#### Work instructions
Set down exactly the lines below between the line holding "pinky mcp: (45, 196)" and the line holding "ring mcp: (42, 177)", inclusive; no other line belongs in the answer.
——————
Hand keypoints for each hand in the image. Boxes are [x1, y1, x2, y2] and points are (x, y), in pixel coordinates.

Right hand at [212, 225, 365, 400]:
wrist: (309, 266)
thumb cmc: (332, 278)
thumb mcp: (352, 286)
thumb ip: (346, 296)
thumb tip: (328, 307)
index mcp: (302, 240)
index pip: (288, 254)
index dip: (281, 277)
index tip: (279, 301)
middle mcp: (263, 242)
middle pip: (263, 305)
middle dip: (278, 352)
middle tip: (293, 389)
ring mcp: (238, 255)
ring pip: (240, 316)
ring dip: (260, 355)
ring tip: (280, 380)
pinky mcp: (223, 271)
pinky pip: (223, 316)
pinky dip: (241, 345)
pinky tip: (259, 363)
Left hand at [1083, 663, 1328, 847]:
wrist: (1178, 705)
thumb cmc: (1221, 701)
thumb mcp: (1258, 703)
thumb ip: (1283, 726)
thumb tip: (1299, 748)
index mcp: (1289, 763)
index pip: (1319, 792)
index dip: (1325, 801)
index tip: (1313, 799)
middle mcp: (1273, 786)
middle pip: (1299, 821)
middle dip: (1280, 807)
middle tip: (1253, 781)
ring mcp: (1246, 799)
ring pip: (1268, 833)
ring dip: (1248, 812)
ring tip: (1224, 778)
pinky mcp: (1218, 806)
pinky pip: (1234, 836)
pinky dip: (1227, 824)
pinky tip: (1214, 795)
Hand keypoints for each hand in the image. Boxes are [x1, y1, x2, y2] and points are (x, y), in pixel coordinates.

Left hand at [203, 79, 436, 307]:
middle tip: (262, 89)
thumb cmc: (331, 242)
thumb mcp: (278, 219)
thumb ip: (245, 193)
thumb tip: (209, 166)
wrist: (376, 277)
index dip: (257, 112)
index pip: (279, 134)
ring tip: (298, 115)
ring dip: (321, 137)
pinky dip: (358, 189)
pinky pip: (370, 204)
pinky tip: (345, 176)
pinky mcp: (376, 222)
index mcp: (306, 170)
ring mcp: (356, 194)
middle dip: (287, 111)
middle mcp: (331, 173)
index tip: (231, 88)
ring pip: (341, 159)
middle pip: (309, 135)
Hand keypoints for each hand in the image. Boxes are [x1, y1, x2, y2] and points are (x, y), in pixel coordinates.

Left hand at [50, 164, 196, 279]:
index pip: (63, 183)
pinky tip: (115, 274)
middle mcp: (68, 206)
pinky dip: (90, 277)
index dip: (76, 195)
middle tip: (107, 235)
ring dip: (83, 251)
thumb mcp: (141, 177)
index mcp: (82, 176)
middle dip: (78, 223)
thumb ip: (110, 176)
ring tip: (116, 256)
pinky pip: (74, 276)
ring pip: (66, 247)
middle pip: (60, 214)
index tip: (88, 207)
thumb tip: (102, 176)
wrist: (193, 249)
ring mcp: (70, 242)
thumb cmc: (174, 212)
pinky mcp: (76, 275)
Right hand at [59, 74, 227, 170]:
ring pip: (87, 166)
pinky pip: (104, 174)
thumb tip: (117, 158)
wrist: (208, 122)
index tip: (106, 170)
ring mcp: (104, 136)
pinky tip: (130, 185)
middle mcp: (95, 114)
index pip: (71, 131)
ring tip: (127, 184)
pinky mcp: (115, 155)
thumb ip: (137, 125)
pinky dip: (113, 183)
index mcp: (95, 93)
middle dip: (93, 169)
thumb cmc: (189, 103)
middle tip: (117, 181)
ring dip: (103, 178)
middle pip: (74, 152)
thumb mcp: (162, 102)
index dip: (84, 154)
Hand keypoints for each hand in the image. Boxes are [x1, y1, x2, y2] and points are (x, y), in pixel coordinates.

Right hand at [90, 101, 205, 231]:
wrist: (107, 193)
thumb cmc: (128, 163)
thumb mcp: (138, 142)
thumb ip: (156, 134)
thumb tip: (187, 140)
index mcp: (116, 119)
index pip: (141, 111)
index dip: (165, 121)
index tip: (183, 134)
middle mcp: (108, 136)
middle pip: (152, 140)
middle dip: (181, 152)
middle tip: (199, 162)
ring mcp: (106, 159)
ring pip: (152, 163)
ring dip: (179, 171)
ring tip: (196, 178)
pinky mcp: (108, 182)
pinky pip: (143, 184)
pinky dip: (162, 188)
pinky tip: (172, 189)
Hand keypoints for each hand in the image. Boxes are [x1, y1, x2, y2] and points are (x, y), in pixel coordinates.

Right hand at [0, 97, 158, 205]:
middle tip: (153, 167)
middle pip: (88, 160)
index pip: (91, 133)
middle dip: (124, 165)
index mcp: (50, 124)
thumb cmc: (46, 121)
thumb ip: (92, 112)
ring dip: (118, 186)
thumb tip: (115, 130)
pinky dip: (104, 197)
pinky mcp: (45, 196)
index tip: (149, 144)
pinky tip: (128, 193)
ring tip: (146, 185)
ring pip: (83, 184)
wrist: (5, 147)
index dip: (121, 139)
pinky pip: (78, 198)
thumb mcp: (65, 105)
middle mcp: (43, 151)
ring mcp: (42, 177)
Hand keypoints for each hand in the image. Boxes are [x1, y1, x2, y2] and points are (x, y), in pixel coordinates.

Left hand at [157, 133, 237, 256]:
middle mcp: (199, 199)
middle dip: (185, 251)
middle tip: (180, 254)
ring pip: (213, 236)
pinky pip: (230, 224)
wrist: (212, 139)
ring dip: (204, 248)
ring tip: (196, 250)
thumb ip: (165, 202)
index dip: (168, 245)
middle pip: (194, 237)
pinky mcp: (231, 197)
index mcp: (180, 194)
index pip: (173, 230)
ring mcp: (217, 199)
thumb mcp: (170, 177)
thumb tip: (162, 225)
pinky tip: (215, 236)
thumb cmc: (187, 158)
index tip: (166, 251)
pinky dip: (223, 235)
——————
#### Answer for the task
pinky mcp: (45, 196)
index tip: (149, 144)
pinky tip: (128, 193)
ring tip: (146, 185)
ring pip: (83, 184)
wrist: (5, 147)
index dip: (121, 139)
pinky pip: (78, 198)
thumb mcp: (65, 105)
middle mcp: (43, 151)
ring mcp: (42, 177)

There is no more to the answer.